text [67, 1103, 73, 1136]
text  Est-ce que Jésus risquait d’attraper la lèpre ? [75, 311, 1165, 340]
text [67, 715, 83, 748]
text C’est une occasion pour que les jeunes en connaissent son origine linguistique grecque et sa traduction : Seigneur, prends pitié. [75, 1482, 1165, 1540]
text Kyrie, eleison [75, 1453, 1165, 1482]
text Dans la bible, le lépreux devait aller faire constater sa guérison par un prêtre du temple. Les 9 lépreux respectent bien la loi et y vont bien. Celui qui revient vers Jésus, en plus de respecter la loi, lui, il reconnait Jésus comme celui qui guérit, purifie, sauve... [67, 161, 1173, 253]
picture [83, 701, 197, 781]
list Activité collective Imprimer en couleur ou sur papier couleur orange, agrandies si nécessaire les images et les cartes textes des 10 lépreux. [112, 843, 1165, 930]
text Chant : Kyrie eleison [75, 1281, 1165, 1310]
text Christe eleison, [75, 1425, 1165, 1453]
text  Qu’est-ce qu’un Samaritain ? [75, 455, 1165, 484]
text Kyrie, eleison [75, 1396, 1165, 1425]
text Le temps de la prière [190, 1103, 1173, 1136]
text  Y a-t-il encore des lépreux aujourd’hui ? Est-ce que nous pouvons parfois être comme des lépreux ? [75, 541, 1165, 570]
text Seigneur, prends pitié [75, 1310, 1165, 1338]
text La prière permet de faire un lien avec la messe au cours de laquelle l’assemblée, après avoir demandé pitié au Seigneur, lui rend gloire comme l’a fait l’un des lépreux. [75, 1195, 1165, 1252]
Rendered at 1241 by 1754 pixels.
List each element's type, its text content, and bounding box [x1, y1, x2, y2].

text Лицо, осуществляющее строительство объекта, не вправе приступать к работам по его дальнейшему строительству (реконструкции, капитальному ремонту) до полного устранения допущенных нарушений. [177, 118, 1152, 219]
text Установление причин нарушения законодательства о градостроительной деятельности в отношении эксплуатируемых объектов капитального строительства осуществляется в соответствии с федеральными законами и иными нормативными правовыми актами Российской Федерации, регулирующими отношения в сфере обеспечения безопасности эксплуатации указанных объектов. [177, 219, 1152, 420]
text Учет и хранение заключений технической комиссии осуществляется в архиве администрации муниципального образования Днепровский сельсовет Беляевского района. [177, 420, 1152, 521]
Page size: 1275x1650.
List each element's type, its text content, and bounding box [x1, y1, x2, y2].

━━━━━━━━━━

→ THE PROBLEM
Starting at the first line, transcribe the material through to the last.

→ WRITTEN SOLUTION
text [67, 1103, 73, 1136]
text  Est-ce que Jésus risquait d’attraper la lèpre ? [75, 311, 1165, 340]
text [67, 715, 83, 748]
text C’est une occasion pour que les jeunes en connaissent son origine linguistique grecque et sa traduction : Seigneur, prends pitié. [75, 1482, 1165, 1540]
text Kyrie, eleison [75, 1453, 1165, 1482]
text Dans la bible, le lépreux devait aller faire constater sa guérison par un prêtre du temple. Les 9 lépreux respectent bien la loi et y vont bien. Celui qui revient vers Jésus, en plus de respecter la loi, lui, il reconnait Jésus comme celui qui guérit, purifie, sauve... [67, 161, 1173, 253]
picture [83, 701, 197, 781]
list Activité collective Imprimer en couleur ou sur papier couleur orange, agrandies si nécessaire les images et les cartes textes des 10 lépreux. [112, 843, 1165, 930]
text Chant : Kyrie eleison [75, 1281, 1165, 1310]
text Christe eleison, [75, 1425, 1165, 1453]
text  Qu’est-ce qu’un Samaritain ? [75, 455, 1165, 484]
text Kyrie, eleison [75, 1396, 1165, 1425]
text Le temps de la prière [190, 1103, 1173, 1136]
text  Y a-t-il encore des lépreux aujourd’hui ? Est-ce que nous pouvons parfois être comme des lépreux ? [75, 541, 1165, 570]
text Seigneur, prends pitié [75, 1310, 1165, 1338]
text La prière permet de faire un lien avec la messe au cours de laquelle l’assemblée, après avoir demandé pitié au Seigneur, lui rend gloire comme l’a fait l’un des lépreux. [75, 1195, 1165, 1252]
Rendered at 1241 by 1754 pixels.
List each element's type, its text content, and bounding box [x1, y1, x2, y2].

text Лицо, осуществляющее строительство объекта, не вправе приступать к работам по его дальнейшему строительству (реконструкции, капитальному ремонту) до полного устранения допущенных нарушений. [177, 118, 1152, 219]
text Установление причин нарушения законодательства о градостроительной деятельности в отношении эксплуатируемых объектов капитального строительства осуществляется в соответствии с федеральными законами и иными нормативными правовыми актами Российской Федерации, регулирующими отношения в сфере обеспечения безопасности эксплуатации указанных объектов. [177, 219, 1152, 420]
text Учет и хранение заключений технической комиссии осуществляется в архиве администрации муниципального образования Днепровский сельсовет Беляевского района. [177, 420, 1152, 521]
Page size: 1275x1650.
List each element's type, its text content, and bounding box [x1, y1, x2, y2].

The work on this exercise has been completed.